Sırriyyen tenevveret
Bediüzzaman'ın Nur ve nasihat hizmeti için bir metod ya da yaklaşım olarak tarif ettiği "sırren tenevveret"in hangi çağda hangi durumda kim için ne manaya geldiği ehline malumdur.
Bugün bu malumlardan birinin ilamını yazalım.
Sırrı Süreyya Önder'e Allah rahmet etsin ve adaletiyle muamele etsin. PKK ve terör konusundaki karışık duruşunu ve sair konuları artık bizim konuşmamıza gerek kalmadı.
Bediüzzaman'ın şahsen dindar olmayan Adnan Menderes'e "İslâm kahramanı" derken kullandığı "Risale-i Nur'un vatana, millete ve İslâmiyet'e büyük hizmetini kabul ve takdir eden ... İslâm Kahramanı" cümlesini biz "Risale-i Nur'un vatana, millete ve İslâmiyet'e büyük hizmetini kabul ve takdir ettiği 'için' İslâm kahramanı ..." olarak anlarız.
Bu örnekten de yola çıkarak, siyasetçileri tartarken Risale-i Nur'a ne anlam yüklediğine de bakarız. Zira Risaleler bilhassa şeair ve bid'acılık (inkılapçılık) ayrımında ve demokratlık ve antidemokratlık ayrımında hakikatte bir kutup yıldızıdır.

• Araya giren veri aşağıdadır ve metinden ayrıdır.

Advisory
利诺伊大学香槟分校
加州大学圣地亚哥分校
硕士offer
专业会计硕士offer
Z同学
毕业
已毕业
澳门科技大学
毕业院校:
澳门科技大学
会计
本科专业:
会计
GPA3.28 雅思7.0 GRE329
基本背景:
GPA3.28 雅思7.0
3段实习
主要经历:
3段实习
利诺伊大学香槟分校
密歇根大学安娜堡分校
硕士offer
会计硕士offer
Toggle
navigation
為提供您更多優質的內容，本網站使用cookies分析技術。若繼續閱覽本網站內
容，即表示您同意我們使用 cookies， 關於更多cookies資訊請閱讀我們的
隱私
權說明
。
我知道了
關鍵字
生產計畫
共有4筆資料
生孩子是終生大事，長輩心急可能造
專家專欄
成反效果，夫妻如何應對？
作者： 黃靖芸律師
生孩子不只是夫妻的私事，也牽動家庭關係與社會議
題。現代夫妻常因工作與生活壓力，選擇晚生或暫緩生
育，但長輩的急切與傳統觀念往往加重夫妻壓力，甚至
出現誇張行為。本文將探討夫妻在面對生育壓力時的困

Sırrı Süreyya Önder'in Bediüzzaman'la ve Risale-i Nur'la yakınlığı herkesin malumu. Ama bu konuda şükür ki- kendisi yalnız değil. Siyasî yapı çok değişti.
Dolayısıyla sadece bu tür yakınlıklar altmış yetmiş sene önceki kadar kıymetli değil.

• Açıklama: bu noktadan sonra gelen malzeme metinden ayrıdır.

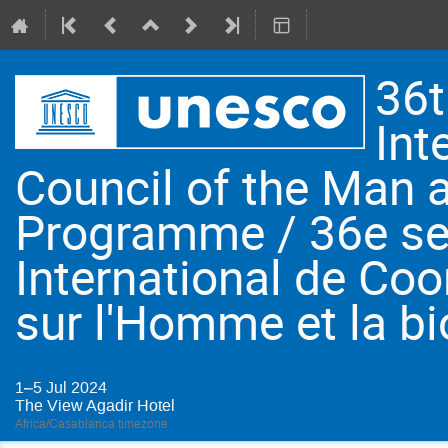
36t
Int
Council of the Man 
Programme / 36e se
International de Co
sur l'Homme et la b
1–5 Jul 2024
The View Agadir Hotel
Africa/Casablanca timezone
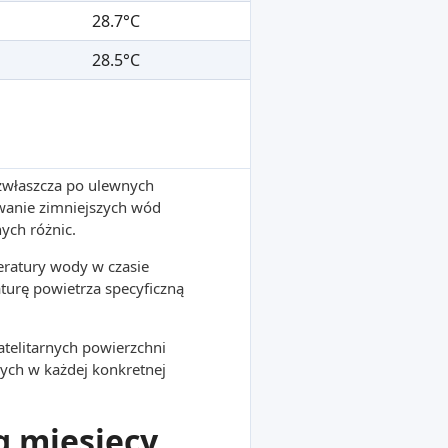
28.7°C
28.5°C
 zwłaszcza po ulewnych
wanie zimniejszych wód
ych różnic.
ratury wody w czasie
turę powietrza specyficzną
atelitarnych powierzchni
ych w każdej konkretnej
g miesięcy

Ama siyasetle beraber Nurculuk da çok gelişti! Dolayısıyla bu yeni ve aslında istenmeyen duruma uygun yeni bakış açıları geliştirmek de önemli.
Ve işte bu yönden, tek bir Önder, başka yüzden ve binden kıymetli. Bir Sırrı'nın sırren tenevvereti çok karanlıkları aydınlatabilir.

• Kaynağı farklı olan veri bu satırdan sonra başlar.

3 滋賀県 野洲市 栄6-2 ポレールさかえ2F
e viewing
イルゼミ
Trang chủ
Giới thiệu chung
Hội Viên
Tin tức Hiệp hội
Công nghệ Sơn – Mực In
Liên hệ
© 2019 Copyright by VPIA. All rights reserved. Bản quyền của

Zira TV24'te "Kafa Dengi" Programında söyledikleri şöyle:
"Nurcular her askerî darbe ile kendi içlerinde bir iki kere bölünmüşlerdir. Daima. Bir kısmı şeye iltihak etmiştir, statükoya. Bir kısmı Bediüzzaman'ın o geleneksel çizgisine sadık kalmayı tercih etmiştir. Ben sadık kalanlara daha büyük bir muhabbet besliyorum."
Bediüzzaman'ın geleneksel çizgisinin statüko dışı ve zıddı olduğu ve siyasette adalet, hürriyet ve demokratlıktan ibaret bulunduğu açık. Önder'in seviyorum dediği taraf olarak kimleri kast ettiğini ise herkes kendisi bilir.
Dolayısıyla Önder bu yönden kıymetli.
Esasen bu konu, hayatta ve siyasette birin ve binin değeri ile ilgilidir.